La vie partagée de l'auteur avec un chevreuil en forêt de Louviers en Normandie.
Editions Les arènes, février 2021, 251 pages, 19,90 €.
ISBN 979-10-366-1796-6
Geoffroy Delorme est un photographe animalier, conférencier et auteur français.
Antoine Waechter nous livre son commentaire :
Amoureux de la nature, Geoffroy Delorme n’a pas vingt ans lorsqu’il décide de s’installer dans la forêt de Louviers en Normandie, sans tente et sans sac de couchage. Il va vivre ainsi dans les bois pendant sept ans, entrant en relation avec quelques chevreuils, dont il adopte les comportements et avec lesquels il établit une relation de confiance.
Cette expérience fait de lui l’une des meilleurs connaisseurs du chevreuil, dont il a partagé l’intimité.
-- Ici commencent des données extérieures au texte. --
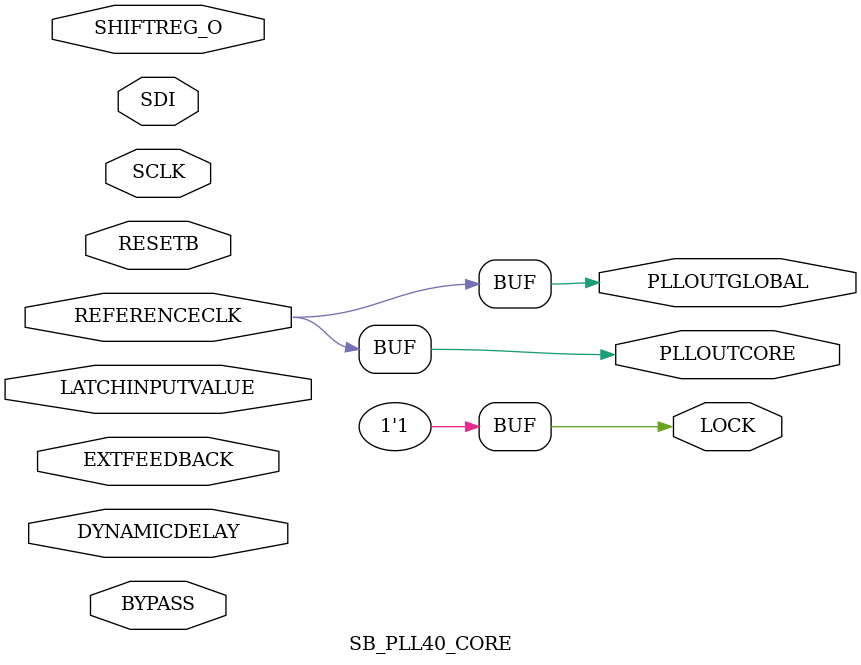
<source format=v>
`timescale 1ns/1ps

module SB_HFOSC (
    input       CLKHFEN,
    input       CLKHFPU,
    output reg  CLKHF
);
    parameter CLKHF_DIV = "0b00";
    initial CLKHF = 0;
    always #41.666 CLKHF = ~CLKHF; // ~12MHz
endmodule

// Mock Lattice iCE40 PLL (Pass-through)
module SB_PLL40_CORE (
    input   REFERENCECLK,
    output  PLLOUTCORE,
    output  PLLOUTGLOBAL,
    input   EXTFEEDBACK,
    input   DYNAMICDELAY,
    output  LOCK,
    input   BYPASS,
    input   RESETB,
    input   LATCHINPUTVALUE,
    input   SDI,
    input   SCLK,
    input   SHIFTREG_O
);
    parameter FEEDBACK_PATH = "SIMPLE";
    parameter PLLOUT_SELECT = "GENCLK";
    parameter DIVR = 4'b0000;
    parameter DIVF = 7'b0000000;
    parameter DIVQ = 3'b000;
    parameter FILTER_RANGE = 3'b000;

    assign PLLOUTCORE = REFERENCECLK;
    assign PLLOUTGLOBAL = REFERENCECLK;
    assign LOCK = 1'b1;
endmodule

</source>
Il a connu avec eux l’angoisse devant les battues de chasse et les désastres liés à la transformation du peuplement forestier qui détruit les sources de nourriture, les coupes rases qui perturbent les territoires, le fractionnement par les routes qui introduisent les risques collision…
Ecrit avec sensibilité et illustré des magnifiques photographies prises par Delorme, ce livre doit être lu par tous ceux qui sont touchés par la beauté et la vie sauvage. Celui qui a lu ce témoignage ne peux plus chasser. Certains chasseurs ont d’ailleurs mis en cause la véracité de cette expérience, affirmant que le chevreuil est un animal farouche incapable d’établir un lien avec l’humain. Cette réaction démontre que ces chasseurs ne connaissent pas l’animal qu’ils tuent.
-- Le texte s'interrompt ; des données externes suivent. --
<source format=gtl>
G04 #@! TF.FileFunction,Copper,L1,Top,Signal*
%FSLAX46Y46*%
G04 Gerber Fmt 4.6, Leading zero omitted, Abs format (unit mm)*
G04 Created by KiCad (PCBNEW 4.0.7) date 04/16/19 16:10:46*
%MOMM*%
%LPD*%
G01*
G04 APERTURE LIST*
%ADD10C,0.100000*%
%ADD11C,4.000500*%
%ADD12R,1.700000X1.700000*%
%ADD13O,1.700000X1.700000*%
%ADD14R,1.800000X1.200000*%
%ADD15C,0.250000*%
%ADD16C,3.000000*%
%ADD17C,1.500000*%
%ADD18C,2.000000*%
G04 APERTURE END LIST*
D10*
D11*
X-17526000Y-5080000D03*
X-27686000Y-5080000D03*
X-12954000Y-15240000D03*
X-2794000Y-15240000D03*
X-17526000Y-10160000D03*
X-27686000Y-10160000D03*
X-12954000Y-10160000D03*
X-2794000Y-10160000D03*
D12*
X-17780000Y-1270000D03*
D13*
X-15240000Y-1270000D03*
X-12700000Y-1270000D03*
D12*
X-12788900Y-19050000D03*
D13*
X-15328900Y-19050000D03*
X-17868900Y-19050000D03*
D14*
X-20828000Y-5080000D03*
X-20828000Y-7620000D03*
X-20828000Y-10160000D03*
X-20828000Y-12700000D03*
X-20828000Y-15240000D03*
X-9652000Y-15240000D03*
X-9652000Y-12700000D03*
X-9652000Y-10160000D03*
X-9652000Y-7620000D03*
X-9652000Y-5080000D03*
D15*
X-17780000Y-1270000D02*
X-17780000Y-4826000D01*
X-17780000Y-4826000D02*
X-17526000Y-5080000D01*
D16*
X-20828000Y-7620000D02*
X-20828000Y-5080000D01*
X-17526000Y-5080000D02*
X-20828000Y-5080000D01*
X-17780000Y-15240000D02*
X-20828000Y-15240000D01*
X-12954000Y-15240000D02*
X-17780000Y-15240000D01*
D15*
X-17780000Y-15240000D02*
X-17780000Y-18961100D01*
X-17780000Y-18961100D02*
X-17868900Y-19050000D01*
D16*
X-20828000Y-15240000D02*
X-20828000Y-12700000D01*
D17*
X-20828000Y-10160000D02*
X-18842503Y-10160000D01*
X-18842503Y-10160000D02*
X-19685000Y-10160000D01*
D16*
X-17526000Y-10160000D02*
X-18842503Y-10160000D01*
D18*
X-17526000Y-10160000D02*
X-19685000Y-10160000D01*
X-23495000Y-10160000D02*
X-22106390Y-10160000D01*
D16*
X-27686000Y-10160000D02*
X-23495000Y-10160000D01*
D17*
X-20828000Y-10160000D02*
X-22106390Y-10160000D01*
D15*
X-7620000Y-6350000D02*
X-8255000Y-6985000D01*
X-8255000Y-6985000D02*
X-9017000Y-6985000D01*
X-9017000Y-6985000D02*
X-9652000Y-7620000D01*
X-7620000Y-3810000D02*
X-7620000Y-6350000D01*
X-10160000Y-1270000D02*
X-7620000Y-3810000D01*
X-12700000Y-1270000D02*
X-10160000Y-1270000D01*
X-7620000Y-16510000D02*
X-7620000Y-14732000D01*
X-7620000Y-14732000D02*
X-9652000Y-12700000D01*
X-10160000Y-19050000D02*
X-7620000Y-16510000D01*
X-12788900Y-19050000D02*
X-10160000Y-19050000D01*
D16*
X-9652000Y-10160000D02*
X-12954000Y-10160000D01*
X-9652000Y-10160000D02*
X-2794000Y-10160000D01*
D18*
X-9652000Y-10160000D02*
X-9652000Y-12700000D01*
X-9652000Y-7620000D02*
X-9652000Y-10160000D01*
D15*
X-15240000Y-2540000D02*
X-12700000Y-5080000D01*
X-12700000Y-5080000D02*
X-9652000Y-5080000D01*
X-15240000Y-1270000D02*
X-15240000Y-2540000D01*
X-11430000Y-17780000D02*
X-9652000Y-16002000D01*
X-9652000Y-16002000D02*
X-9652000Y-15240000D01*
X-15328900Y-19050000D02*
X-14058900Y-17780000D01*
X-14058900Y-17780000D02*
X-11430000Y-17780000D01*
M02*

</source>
J’ai alors adressé à la presse ce commentaire. Un brocard, une chevrette, parfois les deux ensembles, fréquentent notre jardin presque tous les jours depuis plus de deux ans, à quelques mètres de notre demeure. Un matin, nous avons trouvé le couple allongé contre le mur de la maison. Un autre jour, deux faons jouaient sur la pelouse en plein soleil. Nous pourrions établir avec ces animaux une relation privilégiée si nous en prenions le temps.
Le couple dans le potager à moins de 10 mètres de la maison
Car il faut de la patience, comme le décrit si bien Antoine de Saint Exupéry dans le Petit Prince.
« Bonjour, dit le renard.
– Bonjour, répondit poliment le petit prince, qui se tourna mais ne vit rien.
– Je suis là, dit la voix, sous le pommier…
– Qui es-tu ? dit le petit prince. Tu es bien joli…
– Je suis un renard, dit le renard.
– Viens jouer avec moi, lui proposa le petit prince. Je suis tellement triste…
– Je ne puis pas jouer avec toi, dit le renard. Je ne suis pas apprivoisé.
– Ah ! pardon », fit le petit prince.
Mais après réflexion, il ajouta :
« Qu’est-ce que signifie « apprivoiser » ?
– C’est une chose trop oubliée, dit le renard. Ça signifie « Créer des liens… »
– Créer des liens ?
– Bien sûr, dit le renard. Tu n’es encore pour moi qu’un petit garçon tout semblable à cent mille petits garçons. Et je n’ai pas besoin de toi. Et tu n’as pas besoin de moi non plus. Je ne suis pour toi qu’un renard semblable à cent mille renards. Mais, si tu m’apprivoises, nous aurons besoin l’un de l’autre. Tu seras pour moi unique au monde. Je serai pour toi unique au monde… »
Tous les animaux sont susceptibles de créer des liens. Un lien non pas entre l’Homme et l’Animal, au sens générique de ces termes, mais entre une personne bien identifiée, notamment par l’odeur, et un individu chevreuil, renard ou mésange. Dans le monde modelé depuis des millénaires par la chasse, cette relation ne peut pas être à notre initiative. C’est l’animal qui prend l’initiative de s’approcher après des jours d’observation et après avoir constaté qu’il n’a rien à craindre. La curiosité sera le premier moteur de cette approche, puis l’attrait d’une nourriture offerte, et peut-être, à la longue, un lien plus subtil.
Précisons qu’il ne s’agit pas ici du transfert d’une identité humaine sur un jeune animal (le phénomène d’imprégnation décrit par Konrad Lorentz), qui est vraisemblablement à la base de la domestication du Sanglier (porcs), du Chat, du Loup (chiens) et de bien d’autres espèces, mais bien d’un lien avec un animal qui fait la démarche d’établir librement la relation.